Of course, in more recent centuries, a prime minister or president in the Anglosphere would have been mocked and hooted out of power for even suggesting a self-named school of thought inscribed into law and mandated into education. Very few Anglo-American statesmen even have adjectival versions of their names to describe their thought and legacy.

Notable exceptions include Burkean, Jeffersonian, Jacksonian, Churchillian, Reaganite. Each of the named persons had robust self-regard but did not presume to foist their perspective or legacy on their nations as a mandatory school of thought, which would have reduced their memory to absurdity.

Western Civilization, when not corrupted into caesarism, disdains cults of personality, the Anglo-American tradition arguably the most. Old English historians sometimes claimed this resistance was rooted in the ancient folk ways of the pagan tribes that originally settled Britain. True or not, Western Christianity and particularly British Protestantism have resisted political projects resembling personality cults.

The Lord is no respecter of persons, even the high and mighty, their tradition taught.
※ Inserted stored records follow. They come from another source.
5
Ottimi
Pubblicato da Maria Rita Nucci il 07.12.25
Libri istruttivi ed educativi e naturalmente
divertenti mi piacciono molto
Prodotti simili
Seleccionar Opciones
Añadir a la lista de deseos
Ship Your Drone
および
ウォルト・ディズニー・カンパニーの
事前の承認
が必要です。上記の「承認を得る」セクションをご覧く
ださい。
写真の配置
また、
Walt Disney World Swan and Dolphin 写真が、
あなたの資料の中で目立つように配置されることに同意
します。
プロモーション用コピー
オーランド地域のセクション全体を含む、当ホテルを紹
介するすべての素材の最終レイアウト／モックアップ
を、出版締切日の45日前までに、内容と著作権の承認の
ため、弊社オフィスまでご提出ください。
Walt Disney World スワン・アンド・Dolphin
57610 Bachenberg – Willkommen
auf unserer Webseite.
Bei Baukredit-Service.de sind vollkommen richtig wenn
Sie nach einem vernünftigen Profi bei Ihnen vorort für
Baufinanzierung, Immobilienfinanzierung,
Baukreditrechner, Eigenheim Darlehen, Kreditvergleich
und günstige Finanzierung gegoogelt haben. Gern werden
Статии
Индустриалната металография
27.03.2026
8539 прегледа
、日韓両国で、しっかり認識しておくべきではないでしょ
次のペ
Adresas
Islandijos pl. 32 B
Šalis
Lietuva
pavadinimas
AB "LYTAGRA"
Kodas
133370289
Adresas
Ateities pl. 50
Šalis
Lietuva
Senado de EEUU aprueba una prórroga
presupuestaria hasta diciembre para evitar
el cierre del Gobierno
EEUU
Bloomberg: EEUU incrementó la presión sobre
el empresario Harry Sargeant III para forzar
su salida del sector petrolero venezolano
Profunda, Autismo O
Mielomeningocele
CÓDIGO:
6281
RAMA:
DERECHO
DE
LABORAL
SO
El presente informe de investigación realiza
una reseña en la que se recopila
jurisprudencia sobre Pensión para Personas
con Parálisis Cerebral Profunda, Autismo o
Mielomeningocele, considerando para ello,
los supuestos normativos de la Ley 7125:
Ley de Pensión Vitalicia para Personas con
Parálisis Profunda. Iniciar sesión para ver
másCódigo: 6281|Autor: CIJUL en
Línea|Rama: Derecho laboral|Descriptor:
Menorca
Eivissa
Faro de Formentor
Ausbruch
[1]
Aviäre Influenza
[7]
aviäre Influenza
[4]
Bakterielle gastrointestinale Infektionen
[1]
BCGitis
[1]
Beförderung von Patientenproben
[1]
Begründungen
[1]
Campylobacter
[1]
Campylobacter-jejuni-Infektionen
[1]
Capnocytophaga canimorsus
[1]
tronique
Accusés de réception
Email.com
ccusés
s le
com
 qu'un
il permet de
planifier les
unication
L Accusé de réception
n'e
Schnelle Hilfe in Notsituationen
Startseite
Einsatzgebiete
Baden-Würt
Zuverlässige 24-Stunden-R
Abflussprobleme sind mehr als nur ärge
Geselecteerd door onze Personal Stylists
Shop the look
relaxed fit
Each ruler no matter his station is under divine judgment and has no purported mandate from heaven beyond a call to serve the public with justice and equity. Few Anglo-American politicians have been considered philosophers, beyond Burke and Jefferson, and they wisely did not tout their unique talent, realizing the electorate doesn’t typically appreciate politicians who are intellectuals much less philosopher kings.

Tyrants often claim unique intellectual authority as part of their aspired complete rule over mind and matter, giving hours-long speeches to captive audiences and publishing dense mandatory books everyone must pretend to read. How many Chinese will really take seriously “Xi Jinping Thought on Socialism with Chinese Characteristics in a New Era?” Beyond feigned applause, likely not many.

China is hailed as a nation on the rise. But societies that don’t really believe their own official national narrative but must pretend otherwise needlessly hobble themselves. Societies that disdain this pretense and embrace more honest discourse are for the long-term, whatever the short term appearance of division and chaos, more robust, dynamic, and stable.

In the biblical political tradition government is both ordained and constantly challenged, respected but never fully trusted, empowered but also constrained. It serves God provisionally, not indefinitely. Xi Jinping Thought will have a short shelf life compared to the Word that endures forever.